Stated problem:
Reproduce each line of the material below without any changes.

Dataset items
......
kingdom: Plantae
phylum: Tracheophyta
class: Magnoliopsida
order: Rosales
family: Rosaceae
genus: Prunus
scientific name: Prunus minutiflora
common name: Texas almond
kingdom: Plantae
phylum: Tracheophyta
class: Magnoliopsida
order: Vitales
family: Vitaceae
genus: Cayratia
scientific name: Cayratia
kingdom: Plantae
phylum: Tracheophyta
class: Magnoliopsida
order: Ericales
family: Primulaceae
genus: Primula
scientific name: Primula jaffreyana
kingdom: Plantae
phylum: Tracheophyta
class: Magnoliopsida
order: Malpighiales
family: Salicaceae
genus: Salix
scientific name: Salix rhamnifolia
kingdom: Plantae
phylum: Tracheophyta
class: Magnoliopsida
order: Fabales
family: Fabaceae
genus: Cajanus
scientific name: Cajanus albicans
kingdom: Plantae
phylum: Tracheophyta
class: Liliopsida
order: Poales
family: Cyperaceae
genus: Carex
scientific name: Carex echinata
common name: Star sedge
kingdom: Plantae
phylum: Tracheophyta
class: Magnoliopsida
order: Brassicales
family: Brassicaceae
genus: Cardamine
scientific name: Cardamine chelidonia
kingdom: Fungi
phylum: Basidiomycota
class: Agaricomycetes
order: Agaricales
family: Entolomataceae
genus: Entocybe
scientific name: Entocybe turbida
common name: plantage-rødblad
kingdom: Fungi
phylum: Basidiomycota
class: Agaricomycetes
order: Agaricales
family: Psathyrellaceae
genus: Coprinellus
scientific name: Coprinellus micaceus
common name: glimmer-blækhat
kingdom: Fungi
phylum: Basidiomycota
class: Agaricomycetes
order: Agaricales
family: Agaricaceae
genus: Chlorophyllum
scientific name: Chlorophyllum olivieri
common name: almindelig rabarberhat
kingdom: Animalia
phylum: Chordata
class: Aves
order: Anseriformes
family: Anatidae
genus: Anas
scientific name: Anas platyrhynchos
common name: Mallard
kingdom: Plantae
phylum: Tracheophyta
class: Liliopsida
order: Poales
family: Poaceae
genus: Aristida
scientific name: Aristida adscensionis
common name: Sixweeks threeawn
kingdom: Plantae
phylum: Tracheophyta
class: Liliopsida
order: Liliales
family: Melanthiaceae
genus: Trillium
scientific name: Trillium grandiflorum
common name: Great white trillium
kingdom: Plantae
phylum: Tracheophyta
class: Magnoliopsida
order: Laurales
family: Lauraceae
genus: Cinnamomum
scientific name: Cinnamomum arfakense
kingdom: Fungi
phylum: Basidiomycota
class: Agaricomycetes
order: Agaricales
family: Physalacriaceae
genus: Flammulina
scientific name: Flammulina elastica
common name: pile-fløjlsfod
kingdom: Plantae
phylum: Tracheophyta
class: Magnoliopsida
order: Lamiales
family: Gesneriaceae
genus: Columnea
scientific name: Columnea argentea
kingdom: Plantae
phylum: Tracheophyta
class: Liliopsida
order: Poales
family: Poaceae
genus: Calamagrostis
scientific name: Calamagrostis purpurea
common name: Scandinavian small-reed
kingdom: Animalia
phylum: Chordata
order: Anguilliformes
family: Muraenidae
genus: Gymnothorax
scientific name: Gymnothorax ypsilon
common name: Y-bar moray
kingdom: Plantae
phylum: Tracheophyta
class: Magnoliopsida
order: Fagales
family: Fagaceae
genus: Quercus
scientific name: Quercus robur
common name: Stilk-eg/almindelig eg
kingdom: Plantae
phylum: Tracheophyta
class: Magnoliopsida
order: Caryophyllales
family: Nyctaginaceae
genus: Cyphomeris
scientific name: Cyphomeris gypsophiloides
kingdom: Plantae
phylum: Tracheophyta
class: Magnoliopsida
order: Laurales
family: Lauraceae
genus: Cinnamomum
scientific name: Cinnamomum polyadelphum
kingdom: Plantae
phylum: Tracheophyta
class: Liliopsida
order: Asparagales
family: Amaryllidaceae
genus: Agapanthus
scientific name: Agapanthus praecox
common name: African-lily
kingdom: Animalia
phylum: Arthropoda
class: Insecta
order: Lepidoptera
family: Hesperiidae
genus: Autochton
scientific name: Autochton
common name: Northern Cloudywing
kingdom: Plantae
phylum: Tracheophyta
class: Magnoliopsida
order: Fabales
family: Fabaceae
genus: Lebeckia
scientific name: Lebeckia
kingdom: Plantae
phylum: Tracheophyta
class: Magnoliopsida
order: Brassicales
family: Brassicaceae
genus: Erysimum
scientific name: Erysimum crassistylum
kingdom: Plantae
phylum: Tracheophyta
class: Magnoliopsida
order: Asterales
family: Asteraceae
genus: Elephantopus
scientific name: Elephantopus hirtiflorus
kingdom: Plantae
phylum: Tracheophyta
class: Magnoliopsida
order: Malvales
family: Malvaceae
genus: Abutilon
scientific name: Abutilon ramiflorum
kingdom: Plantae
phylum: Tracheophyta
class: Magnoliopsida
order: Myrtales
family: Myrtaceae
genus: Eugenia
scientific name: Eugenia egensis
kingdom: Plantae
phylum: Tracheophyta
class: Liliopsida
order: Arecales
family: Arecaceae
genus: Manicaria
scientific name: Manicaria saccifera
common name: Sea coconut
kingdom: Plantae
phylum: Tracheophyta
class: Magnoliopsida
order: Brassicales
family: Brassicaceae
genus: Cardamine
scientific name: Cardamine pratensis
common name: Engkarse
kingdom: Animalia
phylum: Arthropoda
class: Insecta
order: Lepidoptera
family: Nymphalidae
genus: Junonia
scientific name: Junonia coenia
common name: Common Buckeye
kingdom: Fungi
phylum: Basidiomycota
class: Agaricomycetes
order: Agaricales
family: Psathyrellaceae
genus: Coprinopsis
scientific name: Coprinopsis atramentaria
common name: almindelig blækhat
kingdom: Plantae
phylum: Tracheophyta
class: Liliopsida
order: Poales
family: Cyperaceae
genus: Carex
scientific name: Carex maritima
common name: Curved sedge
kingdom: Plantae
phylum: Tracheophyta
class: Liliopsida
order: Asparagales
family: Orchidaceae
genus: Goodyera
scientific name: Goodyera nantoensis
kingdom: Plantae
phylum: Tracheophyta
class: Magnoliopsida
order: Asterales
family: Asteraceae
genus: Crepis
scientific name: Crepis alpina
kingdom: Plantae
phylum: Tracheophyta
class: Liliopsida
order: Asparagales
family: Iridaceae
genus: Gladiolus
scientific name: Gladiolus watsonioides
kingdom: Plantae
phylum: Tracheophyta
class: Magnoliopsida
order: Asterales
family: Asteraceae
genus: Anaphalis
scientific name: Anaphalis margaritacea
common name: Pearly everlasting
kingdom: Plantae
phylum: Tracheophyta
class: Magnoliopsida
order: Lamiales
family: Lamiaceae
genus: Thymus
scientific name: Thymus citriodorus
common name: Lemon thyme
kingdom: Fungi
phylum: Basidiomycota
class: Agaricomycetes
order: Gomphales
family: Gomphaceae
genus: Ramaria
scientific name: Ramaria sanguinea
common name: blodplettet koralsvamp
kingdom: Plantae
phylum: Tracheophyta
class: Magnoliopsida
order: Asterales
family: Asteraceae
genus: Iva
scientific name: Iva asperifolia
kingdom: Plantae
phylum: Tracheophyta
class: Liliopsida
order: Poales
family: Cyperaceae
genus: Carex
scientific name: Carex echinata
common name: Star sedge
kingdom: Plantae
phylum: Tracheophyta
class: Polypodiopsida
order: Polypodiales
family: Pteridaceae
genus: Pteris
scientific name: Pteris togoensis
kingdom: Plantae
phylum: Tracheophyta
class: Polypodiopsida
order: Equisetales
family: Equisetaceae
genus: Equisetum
......
Solution to this problem:
kingdom: Plantae
phylum: Tracheophyta
class: Magnoliopsida
order: Rosales
family: Rosaceae
genus: Prunus
scientific name: Prunus minutiflora
common name: Texas almond
kingdom: Plantae
phylum: Tracheophyta
class: Magnoliopsida
order: Vitales
family: Vitaceae
genus: Cayratia
scientific name: Cayratia
kingdom: Plantae
phylum: Tracheophyta
class: Magnoliopsida
order: Ericales
family: Primulaceae
genus: Primula
scientific name: Primula jaffreyana
kingdom: Plantae
phylum: Tracheophyta
class: Magnoliopsida
order: Malpighiales
family: Salicaceae
genus: Salix
scientific name: Salix rhamnifolia
kingdom: Plantae
phylum: Tracheophyta
class: Magnoliopsida
order: Fabales
family: Fabaceae
genus: Cajanus
scientific name: Cajanus albicans
kingdom: Plantae
phylum: Tracheophyta
class: Liliopsida
order: Poales
family: Cyperaceae
genus: Carex
scientific name: Carex echinata
common name: Star sedge
kingdom: Plantae
phylum: Tracheophyta
class: Magnoliopsida
order: Brassicales
family: Brassicaceae
genus: Cardamine
scientific name: Cardamine chelidonia
kingdom: Fungi
phylum: Basidiomycota
class: Agaricomycetes
order: Agaricales
family: Entolomataceae
genus: Entocybe
scientific name: Entocybe turbida
common name: plantage-rødblad
kingdom: Fungi
phylum: Basidiomycota
class: Agaricomycetes
order: Agaricales
family: Psathyrellaceae
genus: Coprinellus
scientific name: Coprinellus micaceus
common name: glimmer-blækhat
kingdom: Fungi
phylum: Basidiomycota
class: Agaricomycetes
order: Agaricales
family: Agaricaceae
genus: Chlorophyllum
scientific name: Chlorophyllum olivieri
common name: almindelig rabarberhat
kingdom: Animalia
phylum: Chordata
class: Aves
order: Anseriformes
family: Anatidae
genus: Anas
scientific name: Anas platyrhynchos
common name: Mallard
kingdom: Plantae
phylum: Tracheophyta
class: Liliopsida
order: Poales
family: Poaceae
genus: Aristida
scientific name: Aristida adscensionis
common name: Sixweeks threeawn
kingdom: Plantae
phylum: Tracheophyta
class: Liliopsida
order: Liliales
family: Melanthiaceae
genus: Trillium
scientific name: Trillium grandiflorum
common name: Great white trillium
kingdom: Plantae
phylum: Tracheophyta
class: Magnoliopsida
order: Laurales
family: Lauraceae
genus: Cinnamomum
scientific name: Cinnamomum arfakense
kingdom: Fungi
phylum: Basidiomycota
class: Agaricomycetes
order: Agaricales
family: Physalacriaceae
genus: Flammulina
scientific name: Flammulina elastica
common name: pile-fløjlsfod
kingdom: Plantae
phylum: Tracheophyta
class: Magnoliopsida
order: Lamiales
family: Gesneriaceae
genus: Columnea
scientific name: Columnea argentea
kingdom: Plantae
phylum: Tracheophyta
class: Liliopsida
order: Poales
family: Poaceae
genus: Calamagrostis
scientific name: Calamagrostis purpurea
common name: Scandinavian small-reed
kingdom: Animalia
phylum: Chordata
order: Anguilliformes
family: Muraenidae
genus: Gymnothorax
scientific name: Gymnothorax ypsilon
common name: Y-bar moray
kingdom: Plantae
phylum: Tracheophyta
class: Magnoliopsida
order: Fagales
family: Fagaceae
genus: Quercus
scientific name: Quercus robur
common name: Stilk-eg/almindelig eg
kingdom: Plantae
phylum: Tracheophyta
class: Magnoliopsida
order: Caryophyllales
family: Nyctaginaceae
genus: Cyphomeris
scientific name: Cyphomeris gypsophiloides
kingdom: Plantae
phylum: Tracheophyta
class: Magnoliopsida
order: Laurales
family: Lauraceae
genus: Cinnamomum
scientific name: Cinnamomum polyadelphum
kingdom: Plantae
phylum: Tracheophyta
class: Liliopsida
order: Asparagales
family: Amaryllidaceae
genus: Agapanthus
scientific name: Agapanthus praecox
common name: African-lily
kingdom: Animalia
phylum: Arthropoda
class: Insecta
order: Lepidoptera
family: Hesperiidae
genus: Autochton
scientific name: Autochton
common name: Northern Cloudywing
kingdom: Plantae
phylum: Tracheophyta
class: Magnoliopsida
order: Fabales
family: Fabaceae
genus: Lebeckia
scientific name: Lebeckia
kingdom: Plantae
phylum: Tracheophyta
class: Magnoliopsida
order: Brassicales
family: Brassicaceae
genus: Erysimum
scientific name: Erysimum crassistylum
kingdom: Plantae
phylum: Tracheophyta
class: Magnoliopsida
order: Asterales
family: Asteraceae
genus: Elephantopus
scientific name: Elephantopus hirtiflorus
kingdom: Plantae
phylum: Tracheophyta
class: Magnoliopsida
order: Malvales
family: Malvaceae
genus: Abutilon
scientific name: Abutilon ramiflorum
kingdom: Plantae
phylum: Tracheophyta
class: Magnoliopsida
order: Myrtales
family: Myrtaceae
genus: Eugenia
scientific name: Eugenia egensis
kingdom: Plantae
phylum: Tracheophyta
class: Liliopsida
order: Arecales
family: Arecaceae
genus: Manicaria
scientific name: Manicaria saccifera
common name: Sea coconut
kingdom: Plantae
phylum: Tracheophyta
class: Magnoliopsida
order: Brassicales
family: Brassicaceae
genus: Cardamine
scientific name: Cardamine pratensis
common name: Engkarse
kingdom: Animalia
phylum: Arthropoda
class: Insecta
order: Lepidoptera
family: Nymphalidae
genus: Junonia
scientific name: Junonia coenia
common name: Common Buckeye
kingdom: Fungi
phylum: Basidiomycota
class: Agaricomycetes
order: Agaricales
family: Psathyrellaceae
genus: Coprinopsis
scientific name: Coprinopsis atramentaria
common name: almindelig blækhat
kingdom: Plantae
phylum: Tracheophyta
class: Liliopsida
order: Poales
family: Cyperaceae
genus: Carex
scientific name: Carex maritima
common name: Curved sedge
kingdom: Plantae
phylum: Tracheophyta
class: Liliopsida
order: Asparagales
family: Orchidaceae
genus: Goodyera
scientific name: Goodyera nantoensis
kingdom: Plantae
phylum: Tracheophyta
class: Magnoliopsida
order: Asterales
family: Asteraceae
genus: Crepis
scientific name: Crepis alpina
kingdom: Plantae
phylum: Tracheophyta
class: Liliopsida
order: Asparagales
family: Iridaceae
genus: Gladiolus
scientific name: Gladiolus watsonioides
kingdom: Plantae
phylum: Tracheophyta
class: Magnoliopsida
order: Asterales
family: Asteraceae
genus: Anaphalis
scientific name: Anaphalis margaritacea
common name: Pearly everlasting
kingdom: Plantae
phylum: Tracheophyta
class: Magnoliopsida
order: Lamiales
family: Lamiaceae
genus: Thymus
scientific name: Thymus citriodorus
common name: Lemon thyme
kingdom: Fungi
phylum: Basidiomycota
class: Agaricomycetes
order: Gomphales
family: Gomphaceae
genus: Ramaria
scientific name: Ramaria sanguinea
common name: blodplettet koralsvamp
kingdom: Plantae
phylum: Tracheophyta
class: Magnoliopsida
order: Asterales
family: Asteraceae
genus: Iva
scientific name: Iva asperifolia
kingdom: Plantae
phylum: Tracheophyta
class: Liliopsida
order: Poales
family: Cyperaceae
genus: Carex
scientific name: Carex echinata
common name: Star sedge
kingdom: Plantae
phylum: Tracheophyta
class: Polypodiopsida
order: Polypodiales
family: Pteridaceae
genus: Pteris
scientific name: Pteris togoensis
kingdom: Plantae
phylum: Tracheophyta
class: Polypodiopsida
order: Equisetales
family: Equisetaceae
genus: Equisetum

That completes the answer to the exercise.